╭──

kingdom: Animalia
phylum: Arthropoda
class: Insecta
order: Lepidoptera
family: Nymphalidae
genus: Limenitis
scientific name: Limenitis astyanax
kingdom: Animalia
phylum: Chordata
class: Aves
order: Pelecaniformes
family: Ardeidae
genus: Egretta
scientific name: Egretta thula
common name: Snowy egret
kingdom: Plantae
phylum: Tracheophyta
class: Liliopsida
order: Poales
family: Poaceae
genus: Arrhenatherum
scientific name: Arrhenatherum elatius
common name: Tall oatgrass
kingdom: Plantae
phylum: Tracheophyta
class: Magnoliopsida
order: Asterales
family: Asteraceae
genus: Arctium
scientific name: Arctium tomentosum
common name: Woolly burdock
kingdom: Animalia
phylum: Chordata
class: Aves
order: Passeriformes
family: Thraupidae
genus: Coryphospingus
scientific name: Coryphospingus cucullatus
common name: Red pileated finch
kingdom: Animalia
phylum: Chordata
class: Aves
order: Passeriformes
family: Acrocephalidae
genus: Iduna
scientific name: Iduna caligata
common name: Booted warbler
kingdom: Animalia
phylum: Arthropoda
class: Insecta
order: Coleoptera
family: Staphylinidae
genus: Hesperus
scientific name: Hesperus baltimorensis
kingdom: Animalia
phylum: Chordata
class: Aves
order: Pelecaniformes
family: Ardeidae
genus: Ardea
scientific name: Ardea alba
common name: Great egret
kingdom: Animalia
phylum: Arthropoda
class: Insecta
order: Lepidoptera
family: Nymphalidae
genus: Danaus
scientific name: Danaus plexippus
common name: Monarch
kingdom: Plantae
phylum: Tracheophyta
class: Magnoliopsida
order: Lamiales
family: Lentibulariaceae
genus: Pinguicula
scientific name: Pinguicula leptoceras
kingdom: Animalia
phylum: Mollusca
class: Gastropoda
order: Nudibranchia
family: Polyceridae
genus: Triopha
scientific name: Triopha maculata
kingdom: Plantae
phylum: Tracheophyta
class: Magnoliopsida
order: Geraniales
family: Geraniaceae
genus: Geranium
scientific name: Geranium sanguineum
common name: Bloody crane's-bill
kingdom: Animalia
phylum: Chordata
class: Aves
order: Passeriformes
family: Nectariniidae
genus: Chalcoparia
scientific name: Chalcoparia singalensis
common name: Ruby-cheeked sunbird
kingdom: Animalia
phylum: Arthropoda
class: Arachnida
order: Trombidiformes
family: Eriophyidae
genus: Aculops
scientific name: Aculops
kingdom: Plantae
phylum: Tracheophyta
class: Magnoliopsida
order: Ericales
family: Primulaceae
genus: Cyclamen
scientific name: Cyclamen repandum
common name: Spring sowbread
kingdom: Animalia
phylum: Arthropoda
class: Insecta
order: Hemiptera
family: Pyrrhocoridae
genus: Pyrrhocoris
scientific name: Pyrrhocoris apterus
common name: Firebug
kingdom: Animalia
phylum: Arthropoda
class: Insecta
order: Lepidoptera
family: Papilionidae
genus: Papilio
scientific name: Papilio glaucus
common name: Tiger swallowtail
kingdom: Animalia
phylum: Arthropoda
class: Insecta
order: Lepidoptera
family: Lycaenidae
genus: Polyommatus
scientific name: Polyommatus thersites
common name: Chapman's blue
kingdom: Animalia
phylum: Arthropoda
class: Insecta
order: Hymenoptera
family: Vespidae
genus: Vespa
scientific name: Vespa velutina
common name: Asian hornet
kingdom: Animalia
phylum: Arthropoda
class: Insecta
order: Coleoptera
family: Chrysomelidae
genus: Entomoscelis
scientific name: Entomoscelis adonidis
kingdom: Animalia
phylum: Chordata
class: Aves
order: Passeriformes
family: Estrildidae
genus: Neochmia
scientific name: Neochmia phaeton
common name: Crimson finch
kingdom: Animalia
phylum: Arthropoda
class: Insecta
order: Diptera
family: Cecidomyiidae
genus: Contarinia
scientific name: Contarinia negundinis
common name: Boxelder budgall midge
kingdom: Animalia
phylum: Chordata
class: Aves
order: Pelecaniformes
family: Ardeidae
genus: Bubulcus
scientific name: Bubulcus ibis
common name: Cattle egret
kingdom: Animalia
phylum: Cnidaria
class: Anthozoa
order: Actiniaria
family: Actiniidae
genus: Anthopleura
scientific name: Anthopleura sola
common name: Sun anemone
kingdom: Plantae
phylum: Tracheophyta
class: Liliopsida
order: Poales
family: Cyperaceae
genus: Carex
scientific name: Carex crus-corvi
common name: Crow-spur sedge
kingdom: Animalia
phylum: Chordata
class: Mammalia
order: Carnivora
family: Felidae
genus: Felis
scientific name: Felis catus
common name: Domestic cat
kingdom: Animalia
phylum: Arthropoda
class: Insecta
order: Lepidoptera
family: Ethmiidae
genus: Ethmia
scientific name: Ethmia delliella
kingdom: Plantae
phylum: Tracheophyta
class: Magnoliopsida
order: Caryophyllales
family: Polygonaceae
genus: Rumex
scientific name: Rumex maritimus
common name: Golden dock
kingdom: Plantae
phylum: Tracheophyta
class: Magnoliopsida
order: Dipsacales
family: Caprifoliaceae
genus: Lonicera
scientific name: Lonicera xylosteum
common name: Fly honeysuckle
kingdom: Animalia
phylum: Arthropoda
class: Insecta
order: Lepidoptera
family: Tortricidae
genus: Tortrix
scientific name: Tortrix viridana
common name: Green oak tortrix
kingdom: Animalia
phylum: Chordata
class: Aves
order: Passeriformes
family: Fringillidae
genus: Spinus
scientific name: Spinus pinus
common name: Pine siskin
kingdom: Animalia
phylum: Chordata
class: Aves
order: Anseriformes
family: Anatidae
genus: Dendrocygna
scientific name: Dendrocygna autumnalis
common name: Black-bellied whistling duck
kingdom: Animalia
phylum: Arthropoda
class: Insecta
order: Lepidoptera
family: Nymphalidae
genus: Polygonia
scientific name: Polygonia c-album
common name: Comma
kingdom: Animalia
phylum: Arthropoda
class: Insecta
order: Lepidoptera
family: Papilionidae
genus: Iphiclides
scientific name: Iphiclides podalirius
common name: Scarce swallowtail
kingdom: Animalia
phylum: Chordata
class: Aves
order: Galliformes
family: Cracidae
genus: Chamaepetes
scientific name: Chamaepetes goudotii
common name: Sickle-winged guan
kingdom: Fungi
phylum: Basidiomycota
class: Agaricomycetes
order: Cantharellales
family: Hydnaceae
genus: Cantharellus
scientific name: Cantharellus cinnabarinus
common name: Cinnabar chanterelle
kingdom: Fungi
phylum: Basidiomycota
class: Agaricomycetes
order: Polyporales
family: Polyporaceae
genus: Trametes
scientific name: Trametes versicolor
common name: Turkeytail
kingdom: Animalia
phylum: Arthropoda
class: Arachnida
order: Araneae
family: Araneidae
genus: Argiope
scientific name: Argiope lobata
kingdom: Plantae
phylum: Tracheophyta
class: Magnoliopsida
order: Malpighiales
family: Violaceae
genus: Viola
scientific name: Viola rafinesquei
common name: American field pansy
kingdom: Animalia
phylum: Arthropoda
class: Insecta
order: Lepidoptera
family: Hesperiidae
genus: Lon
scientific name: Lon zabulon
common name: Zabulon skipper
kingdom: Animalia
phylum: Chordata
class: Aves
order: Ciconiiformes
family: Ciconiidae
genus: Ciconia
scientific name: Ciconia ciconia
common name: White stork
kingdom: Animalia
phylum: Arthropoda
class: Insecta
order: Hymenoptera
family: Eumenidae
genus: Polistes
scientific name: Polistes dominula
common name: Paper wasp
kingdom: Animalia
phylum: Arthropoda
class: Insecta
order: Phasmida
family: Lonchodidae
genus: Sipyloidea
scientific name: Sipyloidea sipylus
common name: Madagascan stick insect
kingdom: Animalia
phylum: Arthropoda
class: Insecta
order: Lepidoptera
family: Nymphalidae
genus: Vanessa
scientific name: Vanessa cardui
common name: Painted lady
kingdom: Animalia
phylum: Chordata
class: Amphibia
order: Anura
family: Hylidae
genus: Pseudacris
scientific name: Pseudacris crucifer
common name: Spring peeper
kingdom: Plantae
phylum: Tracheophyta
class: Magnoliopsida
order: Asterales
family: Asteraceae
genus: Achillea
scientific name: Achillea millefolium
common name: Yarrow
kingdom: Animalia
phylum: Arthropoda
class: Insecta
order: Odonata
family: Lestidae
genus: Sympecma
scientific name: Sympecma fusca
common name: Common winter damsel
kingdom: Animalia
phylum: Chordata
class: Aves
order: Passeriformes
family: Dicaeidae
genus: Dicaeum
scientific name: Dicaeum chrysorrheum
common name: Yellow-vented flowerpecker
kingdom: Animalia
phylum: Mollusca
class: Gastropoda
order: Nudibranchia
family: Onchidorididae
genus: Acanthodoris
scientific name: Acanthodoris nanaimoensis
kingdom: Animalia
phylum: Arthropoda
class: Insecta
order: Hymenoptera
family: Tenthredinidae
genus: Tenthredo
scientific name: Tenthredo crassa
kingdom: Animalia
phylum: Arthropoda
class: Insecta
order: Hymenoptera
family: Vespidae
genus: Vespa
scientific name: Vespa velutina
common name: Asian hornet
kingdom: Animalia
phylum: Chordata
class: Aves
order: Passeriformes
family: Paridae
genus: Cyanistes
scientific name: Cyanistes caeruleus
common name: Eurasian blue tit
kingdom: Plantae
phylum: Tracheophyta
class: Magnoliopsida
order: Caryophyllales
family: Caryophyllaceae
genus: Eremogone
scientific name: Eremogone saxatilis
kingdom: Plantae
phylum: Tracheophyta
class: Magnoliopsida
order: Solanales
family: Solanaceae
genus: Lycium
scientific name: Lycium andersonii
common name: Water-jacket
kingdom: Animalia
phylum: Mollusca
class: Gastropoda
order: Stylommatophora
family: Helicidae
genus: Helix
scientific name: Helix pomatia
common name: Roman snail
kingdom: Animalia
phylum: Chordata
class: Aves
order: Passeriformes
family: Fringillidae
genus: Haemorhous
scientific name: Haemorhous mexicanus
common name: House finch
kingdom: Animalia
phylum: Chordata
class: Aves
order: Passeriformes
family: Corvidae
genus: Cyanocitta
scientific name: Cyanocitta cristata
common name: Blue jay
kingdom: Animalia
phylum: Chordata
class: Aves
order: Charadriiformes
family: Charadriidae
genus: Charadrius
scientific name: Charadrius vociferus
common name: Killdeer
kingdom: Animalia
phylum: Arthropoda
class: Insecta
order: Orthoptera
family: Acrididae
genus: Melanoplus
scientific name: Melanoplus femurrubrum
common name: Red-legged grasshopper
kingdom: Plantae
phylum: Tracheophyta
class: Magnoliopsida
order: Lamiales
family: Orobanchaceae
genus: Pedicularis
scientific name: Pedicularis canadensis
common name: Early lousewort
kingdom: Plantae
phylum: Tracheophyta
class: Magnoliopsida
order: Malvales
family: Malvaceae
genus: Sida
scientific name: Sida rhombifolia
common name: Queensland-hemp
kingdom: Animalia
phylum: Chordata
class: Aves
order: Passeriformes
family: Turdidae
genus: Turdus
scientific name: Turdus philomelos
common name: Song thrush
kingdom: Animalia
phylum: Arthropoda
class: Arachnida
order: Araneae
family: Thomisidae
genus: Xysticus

╰──

Change "scientific name" to "binomial name" in the records from the first line through the line with "genus: Arrhenatherum", both included, leaving everything else as it is. Give back only those lines.

→ **TASK OUTPUT**
kingdom: Animalia
phylum: Arthropoda
class: Insecta
order: Lepidoptera
family: Nymphalidae
genus: Limenitis
binomial name: Limenitis astyanax
kingdom: Animalia
phylum: Chordata
class: Aves
order: Pelecaniformes
family: Ardeidae
genus: Egretta
binomial name: Egretta thula
common name: Snowy egret
kingdom: Plantae
phylum: Tracheophyta
class: Liliopsida
order: Poales
family: Poaceae
genus: Arrhenatherum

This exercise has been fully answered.